Whether it's to handle an unexpected car repair, a sudden illness or a major plumbing problem, you should always have some money set aside to cover unforeseen expenses. Set up a regular monthly transfer from your checking to your savings account to earmark this money before you're tempted to touch it. If necessary, cut back in another budget category (like eating out or entertainment) to free up the funds to save more.
Putting aside a little each month could prevent you from getting socked with a hefty bill you can't afford and then need to finance.
No matter your age, you should be adding to your retirement funds -- such as your 401(k) or individual retirement account -- each month. Just setting aside money sporadically won't cut it; you need to identify how much you'll need to live on once you stop working and monitor whether you're on track to reach that amount.
Here's a quick-and-dirty rule of thumb: multiply your annual spending by 25. This is the amount you'll need in your retirement portfolio, if you assume that you'll withdraw 4 percent per year to live on during your retirement. In other words, you'd need $1 million in your portfolio to live on $40,000 annually. Creating a plan will help you make sure you're able to retire the way you envision.
A home is a big investment, and sometimes that investment doesn't wind up netting you the return you thought it would.
The biggest culprit is having too large a balance on your mortgage, which detracts from your own personal stake in the current market value for your home. The sooner you pay this amount down, the better your home equity will be.
You also want to be careful when purchasing a new home. Buying in a neighborhood that's on the downward spiral or buying the most expensive home on the block, likely won't net you a good return when it's time to sell. Also take care to stay away from custom renovations (like turning the garage into a recreation room), which could negatively affect your resale value.
Paying high investment fees eats away at your gains. And since your gains compound over time, this creates a domino effect that can really chip away at your wealth. Take a close look at your investment companies' fees and shop around to make sure they're not taking more of your money than they need to be.
If you don't have a long-term investment vision and are simply playing the market, you could seriously undermine your wealth-building potential. Stop paying attention to market fluctuations, media pundits and the stories of your friends and family. Instead, create your own long-term investment strategy that will maximize your overall returns. Resist the urge it play it ultra-conservative (or fall for get-rich-quick schemes) and educate yourself on the best way to make your dollars work for you.
If you're having trouble making sense of your options or want a second opinion, seek the help of a trusted financial adviser.
Based on your experience and seniority level, education and industry, you should have a fairly good idea how much you ought to be making at your job. If you don't, check out a site like PayScale to get a ballpark figure.
If you're not making what you're worth, you're doing more than leaving money on the table; you're also losing all the compound growth and investment returns that money could be generating for you. Invest in yourself with professional development and continuing education, make the case for that raise or promotion, or seek out a company who will value you higher.

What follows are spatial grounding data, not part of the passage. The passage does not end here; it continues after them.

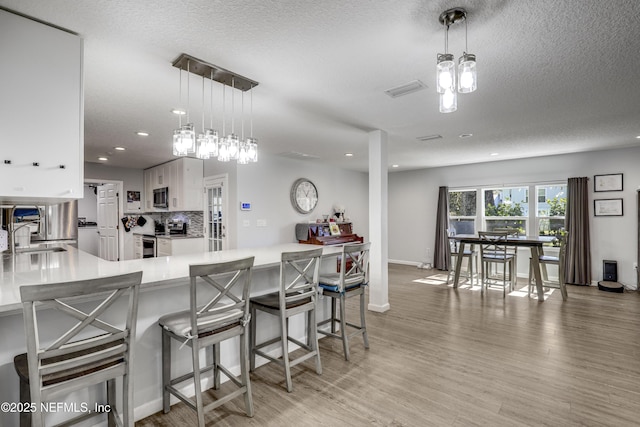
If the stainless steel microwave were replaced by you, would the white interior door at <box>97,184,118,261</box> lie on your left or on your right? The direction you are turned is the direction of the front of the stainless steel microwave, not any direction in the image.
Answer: on your right

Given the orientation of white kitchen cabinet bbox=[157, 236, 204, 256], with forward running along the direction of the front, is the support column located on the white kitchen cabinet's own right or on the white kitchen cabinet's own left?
on the white kitchen cabinet's own left

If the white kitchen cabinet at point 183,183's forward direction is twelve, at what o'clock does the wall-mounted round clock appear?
The wall-mounted round clock is roughly at 8 o'clock from the white kitchen cabinet.

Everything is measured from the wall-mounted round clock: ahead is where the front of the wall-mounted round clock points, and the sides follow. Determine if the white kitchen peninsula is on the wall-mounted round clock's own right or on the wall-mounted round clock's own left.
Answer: on the wall-mounted round clock's own right

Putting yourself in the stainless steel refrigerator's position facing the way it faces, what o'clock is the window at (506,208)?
The window is roughly at 9 o'clock from the stainless steel refrigerator.

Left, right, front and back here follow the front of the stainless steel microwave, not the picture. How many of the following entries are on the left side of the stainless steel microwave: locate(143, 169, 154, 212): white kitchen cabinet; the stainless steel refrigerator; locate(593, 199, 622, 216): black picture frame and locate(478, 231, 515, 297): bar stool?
2

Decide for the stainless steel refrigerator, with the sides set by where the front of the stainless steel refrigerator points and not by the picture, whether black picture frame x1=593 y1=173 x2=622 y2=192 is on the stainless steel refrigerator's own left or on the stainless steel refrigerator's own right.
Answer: on the stainless steel refrigerator's own left

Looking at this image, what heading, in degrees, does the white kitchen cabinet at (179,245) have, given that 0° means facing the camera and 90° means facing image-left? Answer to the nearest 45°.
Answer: approximately 45°

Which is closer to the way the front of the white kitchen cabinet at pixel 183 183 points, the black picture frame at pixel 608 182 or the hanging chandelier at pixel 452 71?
the hanging chandelier
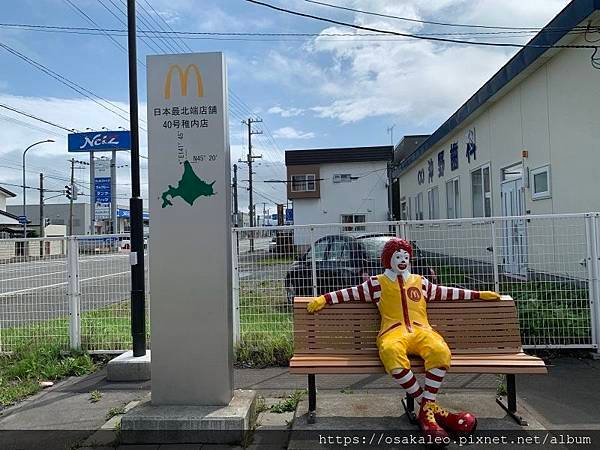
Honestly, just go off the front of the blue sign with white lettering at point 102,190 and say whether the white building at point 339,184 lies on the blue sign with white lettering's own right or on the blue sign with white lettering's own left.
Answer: on the blue sign with white lettering's own left

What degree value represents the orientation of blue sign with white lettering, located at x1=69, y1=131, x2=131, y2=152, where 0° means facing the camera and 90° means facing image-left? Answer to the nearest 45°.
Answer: approximately 0°

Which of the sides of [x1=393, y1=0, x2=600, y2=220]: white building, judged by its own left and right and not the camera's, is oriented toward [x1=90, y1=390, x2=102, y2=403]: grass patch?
front

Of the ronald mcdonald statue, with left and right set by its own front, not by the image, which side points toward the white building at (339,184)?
back

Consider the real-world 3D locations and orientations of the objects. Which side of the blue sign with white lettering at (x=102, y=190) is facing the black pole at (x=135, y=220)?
front

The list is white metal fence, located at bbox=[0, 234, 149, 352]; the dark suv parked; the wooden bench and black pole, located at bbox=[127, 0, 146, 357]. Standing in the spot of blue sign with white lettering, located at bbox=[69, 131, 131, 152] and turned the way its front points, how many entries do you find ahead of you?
4

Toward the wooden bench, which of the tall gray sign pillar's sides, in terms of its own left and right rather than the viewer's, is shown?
left

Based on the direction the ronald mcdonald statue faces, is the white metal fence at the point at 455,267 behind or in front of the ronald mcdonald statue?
behind

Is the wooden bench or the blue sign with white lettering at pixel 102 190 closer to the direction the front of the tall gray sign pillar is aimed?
the wooden bench

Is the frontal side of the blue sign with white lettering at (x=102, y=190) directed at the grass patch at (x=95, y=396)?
yes

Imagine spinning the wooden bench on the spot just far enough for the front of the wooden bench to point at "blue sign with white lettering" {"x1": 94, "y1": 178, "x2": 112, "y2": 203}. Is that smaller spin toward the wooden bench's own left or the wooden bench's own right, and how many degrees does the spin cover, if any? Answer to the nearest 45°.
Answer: approximately 135° to the wooden bench's own right

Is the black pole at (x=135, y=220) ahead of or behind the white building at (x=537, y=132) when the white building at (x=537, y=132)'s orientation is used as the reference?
ahead

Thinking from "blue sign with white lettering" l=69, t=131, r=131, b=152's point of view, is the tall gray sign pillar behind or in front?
in front

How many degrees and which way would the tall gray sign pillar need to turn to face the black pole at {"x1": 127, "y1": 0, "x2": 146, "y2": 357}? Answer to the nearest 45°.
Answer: approximately 180°

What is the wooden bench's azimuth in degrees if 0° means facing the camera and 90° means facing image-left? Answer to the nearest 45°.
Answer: approximately 0°

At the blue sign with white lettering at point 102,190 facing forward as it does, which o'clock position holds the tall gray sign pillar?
The tall gray sign pillar is roughly at 12 o'clock from the blue sign with white lettering.

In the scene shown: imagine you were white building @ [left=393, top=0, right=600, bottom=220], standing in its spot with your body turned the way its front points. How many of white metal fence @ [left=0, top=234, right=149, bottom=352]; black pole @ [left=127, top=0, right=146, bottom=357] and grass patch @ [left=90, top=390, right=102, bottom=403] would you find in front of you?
3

If you don't have proper insurance coverage, you're taking a very big risk that could come back to bite you. Too many people think the worst can't happen to them, but the hard truth is you can't predict the future, and scrimping on sufficient insurance is never a good idea.
Of all the things we're hesitate to part with our money for, adequate insurance coverage should not be one of them. No matter your age, everyone should be properly covered with:
Homeowner's or renter's insurance.
Flood insurance (if you live in a flood-prone area).
Umbrella liability insurance (especially if you own a small business).
If a spouse or children relies on you for support, make sure you have a decent term life insurance policy, as well.